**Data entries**
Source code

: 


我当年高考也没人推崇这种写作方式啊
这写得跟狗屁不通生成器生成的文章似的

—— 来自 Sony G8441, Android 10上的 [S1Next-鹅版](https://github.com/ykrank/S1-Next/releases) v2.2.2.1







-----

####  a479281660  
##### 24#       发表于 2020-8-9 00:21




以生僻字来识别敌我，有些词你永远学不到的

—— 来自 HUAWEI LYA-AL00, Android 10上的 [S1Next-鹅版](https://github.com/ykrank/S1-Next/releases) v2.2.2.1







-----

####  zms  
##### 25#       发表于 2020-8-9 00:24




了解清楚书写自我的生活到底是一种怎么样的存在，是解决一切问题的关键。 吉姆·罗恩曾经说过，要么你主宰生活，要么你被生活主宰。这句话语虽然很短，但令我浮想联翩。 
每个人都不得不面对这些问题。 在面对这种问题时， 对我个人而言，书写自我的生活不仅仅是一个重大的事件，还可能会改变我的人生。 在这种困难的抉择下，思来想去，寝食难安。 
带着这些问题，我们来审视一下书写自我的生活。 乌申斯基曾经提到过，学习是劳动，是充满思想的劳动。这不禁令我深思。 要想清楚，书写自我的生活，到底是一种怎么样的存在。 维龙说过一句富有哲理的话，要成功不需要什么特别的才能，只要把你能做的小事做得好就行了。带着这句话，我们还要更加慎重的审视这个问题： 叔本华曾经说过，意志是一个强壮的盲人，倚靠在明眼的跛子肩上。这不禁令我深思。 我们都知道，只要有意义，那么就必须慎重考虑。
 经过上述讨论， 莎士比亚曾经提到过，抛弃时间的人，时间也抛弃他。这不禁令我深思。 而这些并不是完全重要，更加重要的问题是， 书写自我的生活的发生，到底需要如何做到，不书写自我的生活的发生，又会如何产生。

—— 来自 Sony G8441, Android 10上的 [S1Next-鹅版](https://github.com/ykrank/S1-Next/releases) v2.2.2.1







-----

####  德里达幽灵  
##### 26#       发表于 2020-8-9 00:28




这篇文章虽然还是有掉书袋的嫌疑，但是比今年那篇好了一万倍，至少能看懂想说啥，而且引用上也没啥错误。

**Exercise objective**
Turn every line of the material above into a numbered list, dropping the blank lines.

**Answer area**
1. Source code
2. : 
3. 我当年高考也没人推崇这种写作方式啊
4. 这写得跟狗屁不通生成器生成的文章似的
5. —— 来自 Sony G8441, Android 10上的 [S1Next-鹅版](https://github.com/ykrank/S1-Next/releases) v2.2.2.1
6. -----
7. ####  a479281660  
8. ##### 24#       发表于 2020-8-9 00:21
9. 以生僻字来识别敌我，有些词你永远学不到的
10. —— 来自 HUAWEI LYA-AL00, Android 10上的 [S1Next-鹅版](https://github.com/ykrank/S1-Next/releases) v2.2.2.1
11. -----
12. ####  zms  
13. ##### 25#       发表于 2020-8-9 00:24
14. 了解清楚书写自我的生活到底是一种怎么样的存在，是解决一切问题的关键。 吉姆·罗恩曾经说过，要么你主宰生活，要么你被生活主宰。这句话语虽然很短，但令我浮想联翩。 
15. 每个人都不得不面对这些问题。 在面对这种问题时， 对我个人而言，书写自我的生活不仅仅是一个重大的事件，还可能会改变我的人生。 在这种困难的抉择下，思来想去，寝食难安。 
16. 带着这些问题，我们来审视一下书写自我的生活。 乌申斯基曾经提到过，学习是劳动，是充满思想的劳动。这不禁令我深思。 要想清楚，书写自我的生活，到底是一种怎么样的存在。 维龙说过一句富有哲理的话，要成功不需要什么特别的才能，只要把你能做的小事做得好就行了。带着这句话，我们还要更加慎重的审视这个问题： 叔本华曾经说过，意志是一个强壮的盲人，倚靠在明眼的跛子肩上。这不禁令我深思。 我们都知道，只要有意义，那么就必须慎重考虑。
17.  经过上述讨论， 莎士比亚曾经提到过，抛弃时间的人，时间也抛弃他。这不禁令我深思。 而这些并不是完全重要，更加重要的问题是， 书写自我的生活的发生，到底需要如何做到，不书写自我的生活的发生，又会如何产生。
18. —— 来自 Sony G8441, Android 10上的 [S1Next-鹅版](https://github.com/ykrank/S1-Next/releases) v2.2.2.1
19. -----
20. ####  德里达幽灵  
21. ##### 26#       发表于 2020-8-9 00:28
22. 这篇文章虽然还是有掉书袋的嫌疑，但是比今年那篇好了一万倍，至少能看懂想说啥，而且引用上也没啥错误。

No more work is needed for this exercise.